*YOUR GOAL*. Once you reach the line containing "dark green picnic table: 777" in the data below, restate each line word for word up to and including the one containing "the wooden picnic table at (149,574): 614".

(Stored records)
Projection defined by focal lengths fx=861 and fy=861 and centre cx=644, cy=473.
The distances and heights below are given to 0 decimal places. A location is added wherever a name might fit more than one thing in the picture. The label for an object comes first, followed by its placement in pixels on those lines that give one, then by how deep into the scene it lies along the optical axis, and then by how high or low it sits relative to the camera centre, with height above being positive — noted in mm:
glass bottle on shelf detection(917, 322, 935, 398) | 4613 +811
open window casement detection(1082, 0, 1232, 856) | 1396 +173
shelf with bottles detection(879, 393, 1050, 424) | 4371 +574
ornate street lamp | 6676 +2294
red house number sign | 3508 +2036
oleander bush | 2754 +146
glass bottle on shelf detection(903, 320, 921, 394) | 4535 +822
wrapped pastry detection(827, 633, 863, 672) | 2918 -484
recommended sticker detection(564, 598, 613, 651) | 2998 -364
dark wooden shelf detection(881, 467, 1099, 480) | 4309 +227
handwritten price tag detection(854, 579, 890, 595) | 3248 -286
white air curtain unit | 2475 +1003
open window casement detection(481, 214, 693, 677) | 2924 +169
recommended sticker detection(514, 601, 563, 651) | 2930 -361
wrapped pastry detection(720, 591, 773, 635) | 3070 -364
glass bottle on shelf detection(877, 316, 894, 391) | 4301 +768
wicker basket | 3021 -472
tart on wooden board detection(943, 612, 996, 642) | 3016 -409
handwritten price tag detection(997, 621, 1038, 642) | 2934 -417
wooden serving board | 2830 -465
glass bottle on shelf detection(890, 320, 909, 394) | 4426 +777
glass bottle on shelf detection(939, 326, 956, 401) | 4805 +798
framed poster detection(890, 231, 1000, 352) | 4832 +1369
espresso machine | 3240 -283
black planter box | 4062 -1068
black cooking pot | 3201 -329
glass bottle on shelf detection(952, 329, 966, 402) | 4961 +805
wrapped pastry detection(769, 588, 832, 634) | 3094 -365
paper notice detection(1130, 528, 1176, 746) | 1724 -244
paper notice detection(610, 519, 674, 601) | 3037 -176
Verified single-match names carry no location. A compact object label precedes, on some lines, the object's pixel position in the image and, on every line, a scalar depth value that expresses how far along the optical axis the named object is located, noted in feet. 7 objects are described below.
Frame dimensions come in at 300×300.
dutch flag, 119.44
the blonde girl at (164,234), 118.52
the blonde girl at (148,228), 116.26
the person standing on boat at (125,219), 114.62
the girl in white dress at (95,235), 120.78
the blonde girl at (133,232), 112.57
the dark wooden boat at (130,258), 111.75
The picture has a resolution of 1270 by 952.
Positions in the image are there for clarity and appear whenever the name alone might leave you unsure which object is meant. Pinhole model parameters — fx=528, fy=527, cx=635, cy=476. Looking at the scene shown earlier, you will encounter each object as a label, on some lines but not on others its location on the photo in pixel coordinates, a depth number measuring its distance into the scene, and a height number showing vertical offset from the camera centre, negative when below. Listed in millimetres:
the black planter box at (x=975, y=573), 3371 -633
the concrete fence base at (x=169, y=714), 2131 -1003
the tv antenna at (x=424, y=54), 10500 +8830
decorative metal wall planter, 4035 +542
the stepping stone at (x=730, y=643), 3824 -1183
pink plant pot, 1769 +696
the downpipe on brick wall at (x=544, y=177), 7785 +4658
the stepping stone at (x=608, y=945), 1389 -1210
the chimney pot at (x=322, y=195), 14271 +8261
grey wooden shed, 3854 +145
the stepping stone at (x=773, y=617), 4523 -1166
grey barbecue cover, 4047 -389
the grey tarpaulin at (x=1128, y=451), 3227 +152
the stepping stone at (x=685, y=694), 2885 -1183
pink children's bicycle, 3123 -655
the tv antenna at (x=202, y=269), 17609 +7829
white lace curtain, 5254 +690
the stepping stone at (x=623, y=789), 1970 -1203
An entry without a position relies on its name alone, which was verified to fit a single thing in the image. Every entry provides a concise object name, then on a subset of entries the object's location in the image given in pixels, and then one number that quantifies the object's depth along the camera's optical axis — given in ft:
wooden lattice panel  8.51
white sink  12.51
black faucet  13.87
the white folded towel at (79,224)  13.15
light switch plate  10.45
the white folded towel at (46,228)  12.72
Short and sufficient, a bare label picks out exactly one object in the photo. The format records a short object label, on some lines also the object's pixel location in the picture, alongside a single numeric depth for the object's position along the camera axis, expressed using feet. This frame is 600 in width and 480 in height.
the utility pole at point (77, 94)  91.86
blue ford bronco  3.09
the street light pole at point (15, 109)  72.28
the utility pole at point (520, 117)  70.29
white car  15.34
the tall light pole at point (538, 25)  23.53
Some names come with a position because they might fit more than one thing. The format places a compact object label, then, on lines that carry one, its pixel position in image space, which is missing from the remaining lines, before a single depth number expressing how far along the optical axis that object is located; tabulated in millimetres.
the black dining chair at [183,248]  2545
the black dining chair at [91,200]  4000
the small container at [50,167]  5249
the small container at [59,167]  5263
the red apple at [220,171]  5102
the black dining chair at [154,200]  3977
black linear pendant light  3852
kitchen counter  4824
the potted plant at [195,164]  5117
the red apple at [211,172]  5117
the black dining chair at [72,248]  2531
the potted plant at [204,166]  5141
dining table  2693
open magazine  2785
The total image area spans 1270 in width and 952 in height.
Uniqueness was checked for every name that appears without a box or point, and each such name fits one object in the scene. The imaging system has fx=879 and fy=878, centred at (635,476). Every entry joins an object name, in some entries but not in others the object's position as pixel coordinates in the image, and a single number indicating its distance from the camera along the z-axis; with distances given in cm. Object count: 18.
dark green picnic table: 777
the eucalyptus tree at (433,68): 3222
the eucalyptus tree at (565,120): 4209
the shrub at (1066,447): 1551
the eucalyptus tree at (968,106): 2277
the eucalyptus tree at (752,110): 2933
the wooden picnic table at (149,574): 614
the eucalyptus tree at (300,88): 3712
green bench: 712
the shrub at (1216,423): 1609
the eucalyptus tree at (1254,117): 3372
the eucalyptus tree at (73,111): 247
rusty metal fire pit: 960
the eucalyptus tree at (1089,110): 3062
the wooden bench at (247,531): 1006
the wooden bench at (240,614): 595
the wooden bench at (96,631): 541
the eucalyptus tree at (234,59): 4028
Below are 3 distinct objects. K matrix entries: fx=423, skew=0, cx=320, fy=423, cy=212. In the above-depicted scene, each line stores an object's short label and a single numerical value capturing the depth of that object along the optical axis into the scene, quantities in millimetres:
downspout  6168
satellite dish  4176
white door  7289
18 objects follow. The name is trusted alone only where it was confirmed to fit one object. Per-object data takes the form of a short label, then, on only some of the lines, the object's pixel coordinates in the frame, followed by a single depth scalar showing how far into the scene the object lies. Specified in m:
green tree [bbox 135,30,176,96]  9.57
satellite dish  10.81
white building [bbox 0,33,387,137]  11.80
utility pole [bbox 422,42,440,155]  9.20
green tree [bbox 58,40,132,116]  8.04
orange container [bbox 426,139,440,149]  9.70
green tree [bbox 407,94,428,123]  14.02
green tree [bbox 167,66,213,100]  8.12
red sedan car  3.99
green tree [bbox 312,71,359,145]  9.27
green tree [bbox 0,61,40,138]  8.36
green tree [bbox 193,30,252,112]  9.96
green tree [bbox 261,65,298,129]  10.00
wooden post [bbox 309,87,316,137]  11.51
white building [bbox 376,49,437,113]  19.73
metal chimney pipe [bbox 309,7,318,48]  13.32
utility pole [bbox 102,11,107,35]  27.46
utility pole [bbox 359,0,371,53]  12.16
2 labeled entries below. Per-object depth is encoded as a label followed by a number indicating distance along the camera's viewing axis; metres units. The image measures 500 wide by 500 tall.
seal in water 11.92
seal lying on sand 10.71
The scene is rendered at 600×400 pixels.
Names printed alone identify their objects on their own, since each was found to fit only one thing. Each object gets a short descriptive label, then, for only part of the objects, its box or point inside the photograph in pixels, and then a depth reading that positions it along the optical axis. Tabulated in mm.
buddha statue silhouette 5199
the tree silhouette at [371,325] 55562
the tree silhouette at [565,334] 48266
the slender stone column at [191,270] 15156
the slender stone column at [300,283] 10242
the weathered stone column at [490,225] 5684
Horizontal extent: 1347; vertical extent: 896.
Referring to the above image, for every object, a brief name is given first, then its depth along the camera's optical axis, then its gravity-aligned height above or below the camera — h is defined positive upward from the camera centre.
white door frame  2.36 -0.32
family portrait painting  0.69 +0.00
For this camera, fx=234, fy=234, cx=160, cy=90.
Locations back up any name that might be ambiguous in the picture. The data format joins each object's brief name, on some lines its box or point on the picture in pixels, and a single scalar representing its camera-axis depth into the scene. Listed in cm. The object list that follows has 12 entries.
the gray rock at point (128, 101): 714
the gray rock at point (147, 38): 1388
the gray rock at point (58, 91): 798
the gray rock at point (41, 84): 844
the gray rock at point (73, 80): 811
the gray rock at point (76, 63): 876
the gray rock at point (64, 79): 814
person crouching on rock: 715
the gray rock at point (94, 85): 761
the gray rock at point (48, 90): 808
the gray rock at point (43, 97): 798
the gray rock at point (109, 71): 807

*RESPONSE BELOW*.
dark green picnic table: 777
the eucalyptus tree at (433,68): 3222
the eucalyptus tree at (565,120): 4209
the shrub at (1066,447): 1551
the eucalyptus tree at (968,106): 2277
the eucalyptus tree at (752,110): 2933
the wooden picnic table at (149,574): 614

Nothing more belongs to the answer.